Saturday 23 November 2019

Tories On The Streets Of My Town

Image result for tory rosette worst burlesque

The first clue I got that the 2017 General Election wasn't going well for the Conservatives was when our local MP turned up in town pressing the flesh two or three weeks before polling day.  They never do that.  Political parties know about voters, and they generally deploy their resources where they are of most use.  This is solid Tory territory so they don't need to do anything here.  The vote is solid and it gets itself out.  I picked up some other straws in the wind as well.  But even so I was swayed by the opinion polls and the general tone of the media coverage and so was as shocked as anyone to find that the Tories had not only gone backwards, but that Labour had been within a gerbil's tail of actually winning the popular vote.
That experience is one of the reasons I have chosen to actively avoid all coverage of the general election and judge it solely on the parties' own literature and what I hear people saying.  And of course, observations of what can be seen on the ground.  So far I've heard one person dismissing manifestos in general as being over-optimistic.  And that's err, it. If the people I mix with are anything to go on, nobody is talking much about the election.   I haven't seen any posters up either.  Not one single one.  Not a sausage.

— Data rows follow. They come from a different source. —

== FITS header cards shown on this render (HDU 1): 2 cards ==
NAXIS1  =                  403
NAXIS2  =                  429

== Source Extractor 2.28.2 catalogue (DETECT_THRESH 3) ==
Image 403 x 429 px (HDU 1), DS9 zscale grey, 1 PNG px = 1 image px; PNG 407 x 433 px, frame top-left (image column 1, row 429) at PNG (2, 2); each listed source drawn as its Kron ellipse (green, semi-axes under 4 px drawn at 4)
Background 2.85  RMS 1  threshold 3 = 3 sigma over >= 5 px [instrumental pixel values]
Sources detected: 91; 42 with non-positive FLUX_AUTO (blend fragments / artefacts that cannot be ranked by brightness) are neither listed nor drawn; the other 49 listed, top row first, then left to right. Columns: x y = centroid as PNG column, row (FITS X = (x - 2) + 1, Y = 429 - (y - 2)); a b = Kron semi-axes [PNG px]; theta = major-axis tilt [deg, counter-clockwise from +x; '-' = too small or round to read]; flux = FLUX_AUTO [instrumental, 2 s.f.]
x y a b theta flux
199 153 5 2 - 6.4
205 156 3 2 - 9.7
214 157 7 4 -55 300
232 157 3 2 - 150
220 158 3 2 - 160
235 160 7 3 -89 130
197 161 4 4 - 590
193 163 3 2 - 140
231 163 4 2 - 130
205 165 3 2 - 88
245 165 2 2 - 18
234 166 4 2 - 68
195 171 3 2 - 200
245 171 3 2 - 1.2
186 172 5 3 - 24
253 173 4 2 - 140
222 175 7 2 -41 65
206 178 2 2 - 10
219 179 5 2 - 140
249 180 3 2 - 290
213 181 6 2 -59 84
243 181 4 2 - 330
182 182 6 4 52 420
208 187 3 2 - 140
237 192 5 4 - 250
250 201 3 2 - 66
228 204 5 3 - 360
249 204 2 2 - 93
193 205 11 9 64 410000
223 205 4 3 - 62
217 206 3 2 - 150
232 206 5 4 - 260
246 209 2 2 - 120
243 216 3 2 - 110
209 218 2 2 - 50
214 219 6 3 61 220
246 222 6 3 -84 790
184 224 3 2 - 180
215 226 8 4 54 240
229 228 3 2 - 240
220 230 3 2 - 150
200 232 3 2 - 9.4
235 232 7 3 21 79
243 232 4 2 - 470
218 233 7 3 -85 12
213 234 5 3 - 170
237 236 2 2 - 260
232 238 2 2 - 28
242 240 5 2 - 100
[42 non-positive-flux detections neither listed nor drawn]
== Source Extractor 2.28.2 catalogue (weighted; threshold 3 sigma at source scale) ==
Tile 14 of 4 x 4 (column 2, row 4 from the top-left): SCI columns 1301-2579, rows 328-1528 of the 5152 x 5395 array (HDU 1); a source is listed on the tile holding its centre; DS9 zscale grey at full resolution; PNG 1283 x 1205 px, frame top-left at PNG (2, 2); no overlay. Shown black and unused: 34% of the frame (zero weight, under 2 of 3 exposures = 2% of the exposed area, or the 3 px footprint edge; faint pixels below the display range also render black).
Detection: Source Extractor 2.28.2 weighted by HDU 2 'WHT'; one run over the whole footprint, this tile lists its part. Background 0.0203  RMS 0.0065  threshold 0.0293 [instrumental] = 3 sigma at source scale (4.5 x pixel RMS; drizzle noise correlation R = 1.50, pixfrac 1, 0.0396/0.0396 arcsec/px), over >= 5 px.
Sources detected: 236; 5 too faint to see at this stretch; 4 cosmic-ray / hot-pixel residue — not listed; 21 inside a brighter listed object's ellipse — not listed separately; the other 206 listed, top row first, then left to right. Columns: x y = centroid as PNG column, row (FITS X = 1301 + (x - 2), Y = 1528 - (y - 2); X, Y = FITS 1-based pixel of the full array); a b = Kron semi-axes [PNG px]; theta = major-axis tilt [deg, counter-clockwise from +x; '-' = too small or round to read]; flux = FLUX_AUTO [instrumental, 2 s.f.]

But today the election burst out in the open with three, yes three, people in Tory rosettes handing out literature in the market square.   One of them looked like his exertions would be placing a further burden on the NHS any day now.  The other two were early middle aged and looked quite normal.   I clocked them for as long as possible without looking weird and they seemed to be attracting nothing but indifference.  Of about 20 attempts to give out a leaflet only 3 were accepted.  I don't know how the activists themselves were judging it, but to my eyes they weren't really making much impact at all.

So my conclusion is the one I should have drawn in 2017 but didn't.  The Conservatives are not doing very well in an area that would expect to be able to take to the bank in a normal election. That doesn't necessarily mean very much.  The Conservative majority around here is very comfortable around here both literally and metaphorically.  The concern may be purely an internal one.  A fairly liberal Conservative MP who has been at loggerheads with his local party has chosen not to fight the seat and his successor may feel he has something to prove by not losing any more support than his predecessor did.

Having no data to go on I don't know how the national campaign is going so I am still frozen in the point of time when I tuned out - when it looked like Labour were heading for the hiding of a lifetime.  I'll keep my eyes and ears open as the sand runs down the hourglass.  Politics has been nothing if not unpredictable in recent years.